Em menos de meia hora, a festa se transformou em tragédia. Um gol de Muller logo aos 11 minutos de jogo, um de Klose, dois de Kroos e o sexto de Khedira. Catástrofe total.

"Essa noite me lembra a vergonha do nosso país, do nosso final", lembra, ainda abalado, este motorista de 25 anos.

Esse Mundial disputado em casa tinha tudo para espantar os fantasmas do Maracanazo, a final de 1950 perdida para o Uruguai, mas acabou gerando um monstro que ainda vai assombrar o Brasil por muito tempo.

A diferença, para Felipe, é que a tragédia não aconteceu no Rio de Janeiro. O palco da humilhação foi o Mineirão.

"Foi ainda pior, porque foi na nossa cidade. Agora, as pessoas morrem de medo de qualquer partida do Brasil aqui, porque acham que dá uma imagem ruim de Belo Horizonte, como se desse azar", reclama, indignado.

"Poderia ter sido em qualquer outro lugar, São Paulo, no Rio... Menos aqui", enfatiza o rapaz, com sorriso irônico.

- 'A confiança demora a voltar'-Diante de milhões de telespectadores, a capital mineira se transformou no símbolo do fracasso da seleção que representa todo um país.

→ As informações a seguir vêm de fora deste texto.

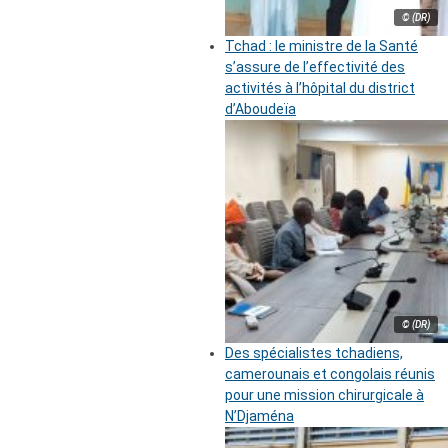
© (DR)
Tchad : le ministre de la Santé
s’assure de l’effectivité des
activités à l’hôpital du district
d’Aboudeïa
© (DR)
Des spécialistes tchadiens,
camerounais et congolais réunis
pour une mission chirurgicale à
N’Djaména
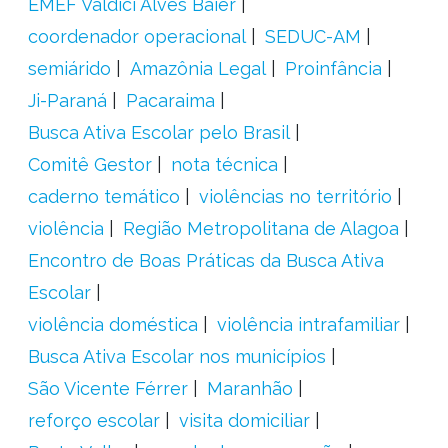
EMEF Valdici Alves Baier
coordenador operacional
SEDUC-AM
semiárido
Amazônia Legal
Proinfância
Ji-Paraná
Pacaraima
Busca Ativa Escolar pelo Brasil
Comitê Gestor
nota técnica
caderno temático
violências no território
violência
Região Metropolitana de Alagoa
Encontro de Boas Práticas da Busca Ativa
Escolar
violência doméstica
violência intrafamiliar
Busca Ativa Escolar nos municípios
São Vicente Férrer
Maranhão
reforço escolar
visita domiciliar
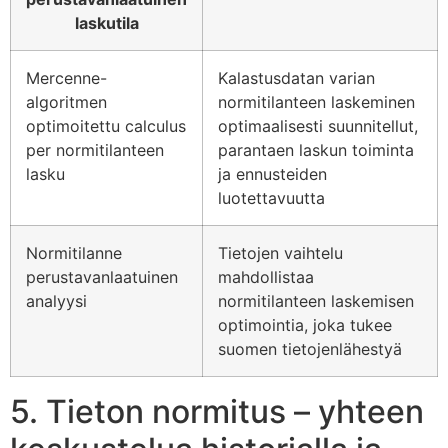
laskutila
Mercenne-
Kalastusdatan varian
algoritmen
normitilanteen laskeminen
optimoitettu calculus
optimaalisesti suunnitellut,
per normitilanteen
parantaen laskun toiminta
lasku
ja ennusteiden
luotettavuutta
Normitilanne
Tietojen vaihtelu
perustavanlaatuinen
mahdollistaa
analyysi
normitilanteen laskemisen
optimointia, joka tukee
suomen tietojenlähestyä
5. Tieton normitus – yhteen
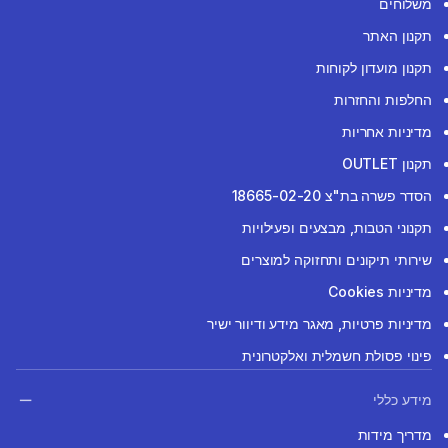
משלוחים
תקנון האתר
תקנון מועדון לקוחות
החלפות והחזרות
מדיניות אחריות
תקנון OUTLET
הסדר פשרה בת"צ 18665-02-20
תקנוני הטבות, מבצעים ופעילויות
שירותי תיקונים ותחזוקה למוצרים
מדיניות Cookies
מדיניות פרטיות, מאגר מידע ודיוור ישיר
פינוי פסולת חשמלית ואלקטרונית
מידע כללי
מדריך מידות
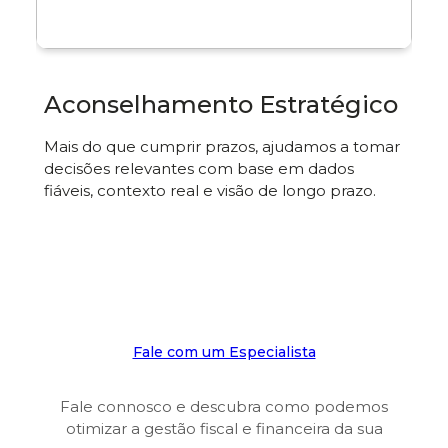
Aconselhamento Estratégico
Mais do que cumprir prazos, ajudamos a tomar
decisões relevantes com base em dados
fiáveis, contexto real e visão de longo prazo.
Fale com um Especialista
Fale connosco e descubra como podemos
otimizar a gestão fiscal e financeira da sua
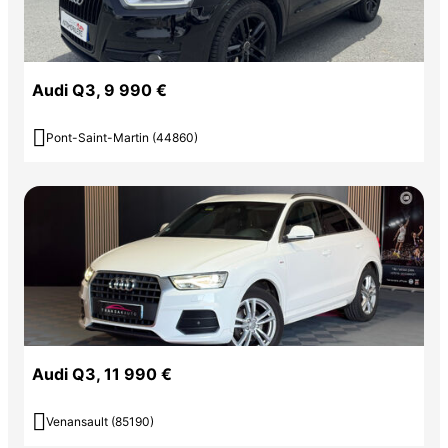
Audi Q3, 9 990 €

Pont-Saint-Martin (44860)
Audi Q3, 11 990 €

Venansault (85190)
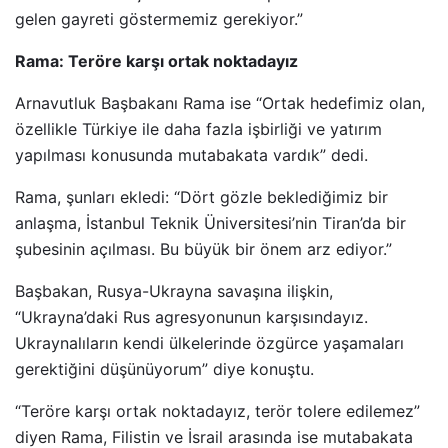
gelen gayreti göstermemiz gerekiyor.”
Rama: Teröre karşı ortak noktadayız
Arnavutluk Başbakanı Rama ise “Ortak hedefimiz olan,
özellikle Türkiye ile daha fazla işbirliği ve yatırım
yapılması konusunda mutabakata vardık” dedi.
Rama, şunları ekledi: “Dört gözle beklediğimiz bir
anlaşma, İstanbul Teknik Üniversitesi’nin Tiran’da bir
şubesinin açılması. Bu büyük bir önem arz ediyor.”
Başbakan, Rusya-Ukrayna savaşına ilişkin,
“Ukrayna’daki Rus agresyonunun karşısındayız.
Ukraynalıların kendi ülkelerinde özgürce yaşamaları
gerektiğini düşünüyorum” diye konuştu.
“Teröre karşı ortak noktadayız, terör tolere edilemez”
diyen Rama, Filistin ve İsrail arasında ise mutabakata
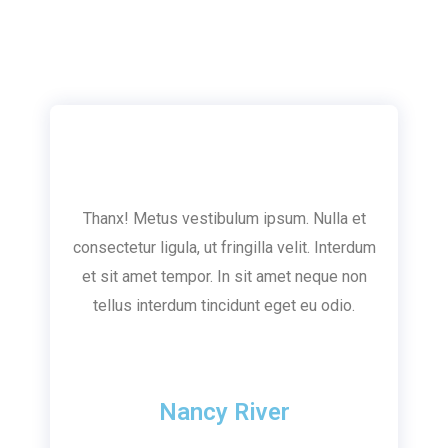
Thanx! Metus vestibulum ipsum. Nulla et
consectetur ligula, ut fringilla velit. Interdum
et sit amet tempor. In sit amet neque non
tellus interdum tincidunt eget eu odio.
Nancy River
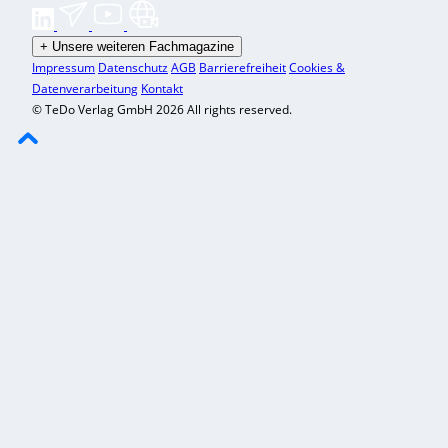
+
Unsere weiteren Fachmagazine
Impressum
Datenschutz
AGB
Barrierefreiheit
Cookies &
Datenverarbeitung
Kontakt
© TeDo Verlag GmbH 2026 All rights reserved.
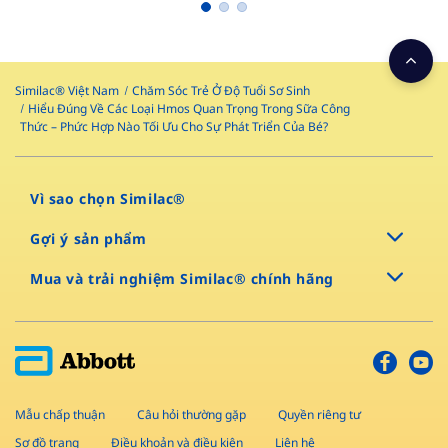
Similac® Việt Nam
Chăm Sóc Trẻ Ở Độ Tuổi Sơ Sinh
Hiểu Đúng Về Các Loại Hmos Quan Trọng Trong Sữa Công
Thức – Phức Hợp Nào Tối Ưu Cho Sự Phát Triển Của Bé?
Vì sao chọn Similac®
Gợi ý sản phẩm
Mua và trải nghiệm Similac® chính hãng
Mẫu chấp thuận
Câu hỏi thường gặp
Quyền riêng tư
Sơ đồ trang
Điều khoản và điều kiện
Liên hệ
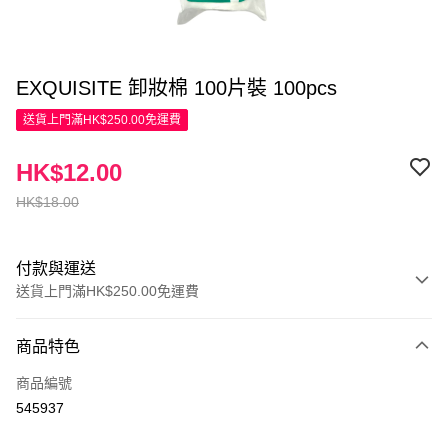
EXQUISITE 卸妝棉 100片裝 100pcs
送貨上門滿HK$250.00免運費
HK$12.00
HK$18.00
付款與運送
送貨上門滿HK$250.00免運費
付款方式
商品特色
信用卡
商品編號
Apple Pay
545937
AlipayHK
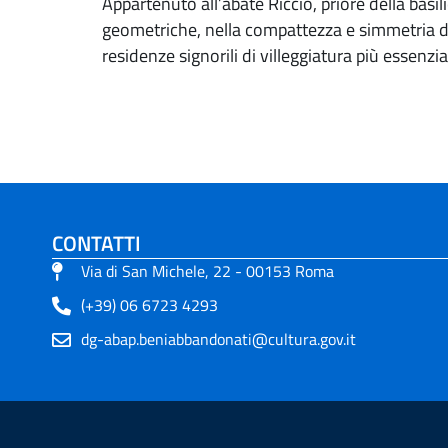
Appartenuto all’abate Riccio, priore della basil
geometriche, nella compattezza e simmetria di
residenze signorili di villeggiatura più essenzi
CONTATTI
Via di San Michele, 22 - 00153 Roma
(+39) 06 6723 4293
dg-abap.beniabbandonati@cultura.gov.it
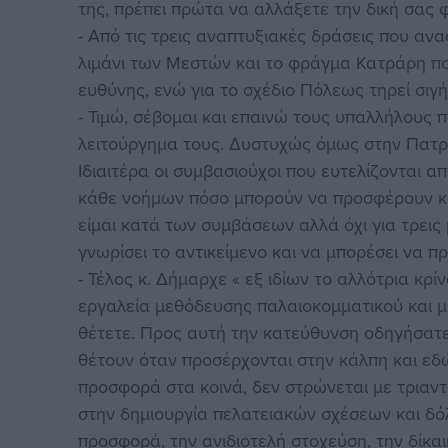
της, πρέπει πρώτα να αλλάξετε την δική σας 
- Από τις τρεις αναπτυξιακές δράσεις που αν
λιμάνι των Μεστών και το φράγμα Κατράρη π
ευθύνης, ενώ για το σχέδιο Πόλεως τηρεί σιγή
- Τιμώ, σέβομαι και επαινώ τους υπαλλήλους π
λειτούργημα τους. Δυστυχώς όμως στην Πατρί
Ιδιαιτέρα οι συμβασιούχοι που ευτελίζονται α
κάθε νοήμων πόσο μπορούν να προσφέρουν και
είμαι κατά των συμβάσεων αλλά όχι για τρεις
γνωρίσει το αντικείμενο και να μπορέσει να π
- Τέλος κ. Δήμαρχε « εξ ιδίων το αλλότρια κρ
εργαλεία μεθόδευσης παλαιοκομματικού και με
θέτετε. Προς αυτή την κατεύθυνση οδηγήσατε 
θέτουν όταν προσέρχονται στην κάλπη και εδ
προσφορά στα κοινά, δεν στρώνεται με τρια
στην δημιουργία πελατειακών σχέσεων και δό
προσφορά, την ανιδιοτελή στοχεύση, την δίκαι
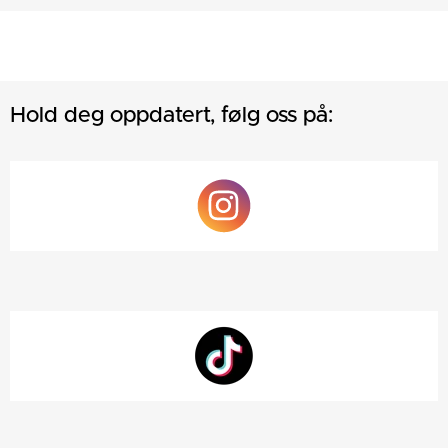
Hold deg oppdatert, følg oss på:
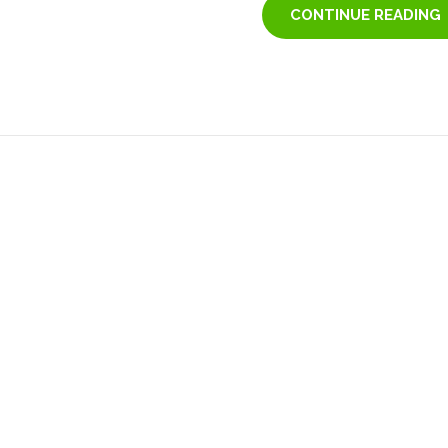
CONTINUE READING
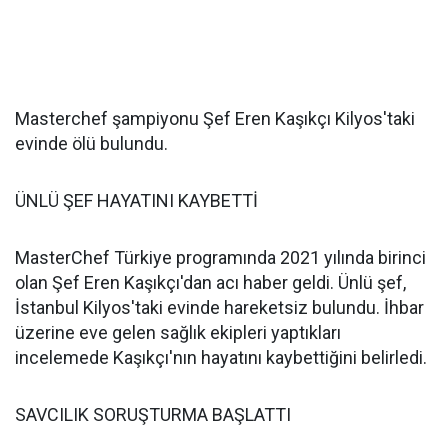
Masterchef şampiyonu Şef Eren Kaşıkçı Kilyos'taki
evinde ölü bulundu.
ÜNLÜ ŞEF HAYATINI KAYBETTİ
MasterChef Türkiye programında 2021 yılında birinci
olan Şef Eren Kaşıkçı'dan acı haber geldi. Ünlü şef,
İstanbul Kilyos'taki evinde hareketsiz bulundu. İhbar
üzerine eve gelen sağlık ekipleri yaptıkları
incelemede Kaşıkçı'nın hayatını kaybettiğini belirledi.
SAVCILIK SORUŞTURMA BAŞLATTI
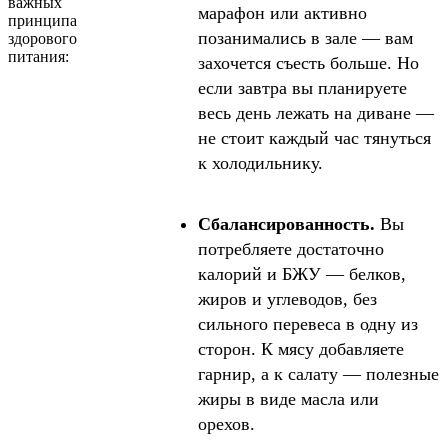
важных
марафон или активно
принципа
позанимались в зале — вам
здорового
питания:
захочется съесть больше. Но
если завтра вы планируете
весь день лежать на диване —
не стоит каждый час тянуться
к холодильнику.
Сбалансированность.
Вы
потребляете достаточно
калорий и БЖУ — белков,
жиров и углеводов, без
сильного перевеса в одну из
сторон. К мясу добавляете
гарнир, а к салату — полезные
жиры в виде масла или
орехов.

Em meio a esse panorama dos mais sombrios, há quem enxergue algumas vantagens. Afinal, se o jogo tivesse sido 'normal', sem placar tão elástico, Belo Horizonte praticamente não teria sido lembrada mundo afora.

"Acho que o que aconteceu não foi tão ruim para a cidade, que ganhou fama com esse jogo. Nunca foi um ponto turístico no Brasil, mas agora ficou conhecida pelo 7 a 1", opina o advogado Vladimir Senra, de 47 anos.

Em termos esportivos, porém, o fracasso em casa na Copa de 2014 foi seguida por outros vexames, na segunda era Dunga, que abalaram ainda mais a confiança da torcida.

As duas eliminações precoces na Copa América e o início de campanha ruim nas eliminatórias do Mundial-2018 só estão começando a ficar para trás com a retomada iniciada por Tite.

"Depois do 7 a 1, todo mundo pode esperar qualquer coisa. Esses fracassos todos acabaram com a paixão de muita gente. Por mais que as coisas estejam melhorando agora, a confiança demora a voltar", analisa a administradora Regina Guimarães.

Essa falta de confiança refletiu diretamente na venda de ingressos para o clássico desta quinta-feira. No início da semana, ainda haviam mais de 9.000 ingressos disponíveis para um estádio com capacidade para 62.000 torcedores.

A CBF precisou até lançar uma campanha no seu site para incentivar o público a ir ao Mineirão.

- Impossível de esquecer -Para Tite, porém, nada melhor que mais um grande jogo no Gigante da Pampulha para tentar mudar esse panorama.

"Assim que assumimos nos foi colocado: 'olha, um jogo está se encaminhando para o Mineirão', que era o palco do 7 a 1. E eu falei 'vamos lá'. E isso foi lá atrás. Ninguém sabia que venceríamos quatro jogos, que estaríamos na liderança", revelou o treinador na entrevista coletiva de quarta-feira.

"Vamos rotular o local? Então não poderíamos mais jogar no Maracanã. Isso é maturidade, tem que encarar", completou.

Se deixar de lado a Alemanha e levar em conta apenas os duelos com a Argentina, o retrospecto do Brasil no Mineirão é bastante favorável: em quatro jogos, foram três vitórias e um empate.

"O futebol é bom porque te dá oportunidades. Depois de tudo que aconteceu em 2014, temos uma nova chance de voltar aqui, com um grande clássico", concordou Paulinho, que era titular no 7 a 1.

Uma vitória sobre a 'Alviceleste' seria uma boa oportunidade de encerrar de vez um ciclo desastroso.

"O Brasil precisa ganhar da Argentina e tomar um novo impulso, porque chegamos a odiar essa seleção. De qualquer forma, é impossível esquecer o que aconteceu. Quem leva uma surra como essa nunca se esquece", recordou Felipe Simões.